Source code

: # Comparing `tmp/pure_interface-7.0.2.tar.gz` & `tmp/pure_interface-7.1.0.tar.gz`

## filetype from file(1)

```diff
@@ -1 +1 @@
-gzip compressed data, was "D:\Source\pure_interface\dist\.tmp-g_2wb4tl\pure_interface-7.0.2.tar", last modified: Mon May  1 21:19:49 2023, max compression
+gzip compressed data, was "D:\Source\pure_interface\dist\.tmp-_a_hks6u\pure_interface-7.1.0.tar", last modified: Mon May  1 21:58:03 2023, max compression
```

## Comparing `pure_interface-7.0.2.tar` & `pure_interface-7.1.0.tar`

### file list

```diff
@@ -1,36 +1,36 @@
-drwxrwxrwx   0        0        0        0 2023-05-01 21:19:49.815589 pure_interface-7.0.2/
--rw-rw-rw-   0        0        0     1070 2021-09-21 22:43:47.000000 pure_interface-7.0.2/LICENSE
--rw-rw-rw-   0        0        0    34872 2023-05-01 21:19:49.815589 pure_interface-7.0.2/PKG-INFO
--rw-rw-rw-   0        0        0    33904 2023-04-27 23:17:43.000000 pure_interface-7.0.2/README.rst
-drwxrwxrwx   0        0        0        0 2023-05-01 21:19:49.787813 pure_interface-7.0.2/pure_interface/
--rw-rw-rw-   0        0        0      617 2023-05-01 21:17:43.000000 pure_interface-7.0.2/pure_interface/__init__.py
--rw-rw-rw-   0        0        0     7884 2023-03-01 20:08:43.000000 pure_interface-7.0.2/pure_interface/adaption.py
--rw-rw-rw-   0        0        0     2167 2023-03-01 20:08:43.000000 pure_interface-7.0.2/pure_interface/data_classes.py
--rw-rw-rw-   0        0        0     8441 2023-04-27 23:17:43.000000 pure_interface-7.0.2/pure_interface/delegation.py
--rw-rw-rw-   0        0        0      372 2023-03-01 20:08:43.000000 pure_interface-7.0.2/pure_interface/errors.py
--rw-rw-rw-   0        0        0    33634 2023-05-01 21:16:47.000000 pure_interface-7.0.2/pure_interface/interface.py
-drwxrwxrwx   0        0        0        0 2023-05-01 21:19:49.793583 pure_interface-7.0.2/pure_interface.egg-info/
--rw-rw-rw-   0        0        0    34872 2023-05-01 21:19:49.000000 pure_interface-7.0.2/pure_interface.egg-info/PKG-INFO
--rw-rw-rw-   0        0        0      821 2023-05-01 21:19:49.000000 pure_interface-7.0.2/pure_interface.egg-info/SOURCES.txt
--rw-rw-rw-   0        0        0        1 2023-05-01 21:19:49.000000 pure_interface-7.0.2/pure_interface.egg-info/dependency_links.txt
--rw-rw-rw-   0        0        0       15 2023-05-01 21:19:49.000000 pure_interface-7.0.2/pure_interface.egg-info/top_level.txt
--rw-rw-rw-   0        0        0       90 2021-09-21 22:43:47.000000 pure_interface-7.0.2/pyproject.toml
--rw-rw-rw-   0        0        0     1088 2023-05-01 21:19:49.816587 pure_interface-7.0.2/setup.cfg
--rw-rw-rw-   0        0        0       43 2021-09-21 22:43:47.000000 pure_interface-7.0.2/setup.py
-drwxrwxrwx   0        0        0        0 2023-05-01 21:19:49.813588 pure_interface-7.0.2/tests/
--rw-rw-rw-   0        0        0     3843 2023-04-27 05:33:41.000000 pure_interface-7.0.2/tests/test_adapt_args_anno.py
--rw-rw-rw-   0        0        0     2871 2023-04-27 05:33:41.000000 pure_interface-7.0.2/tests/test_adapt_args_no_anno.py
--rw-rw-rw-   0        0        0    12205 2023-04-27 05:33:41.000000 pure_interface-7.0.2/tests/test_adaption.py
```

Required work - State the number of lines in the material above in which the string "tests" appears, with no accompanying text.

Exercise solution - 4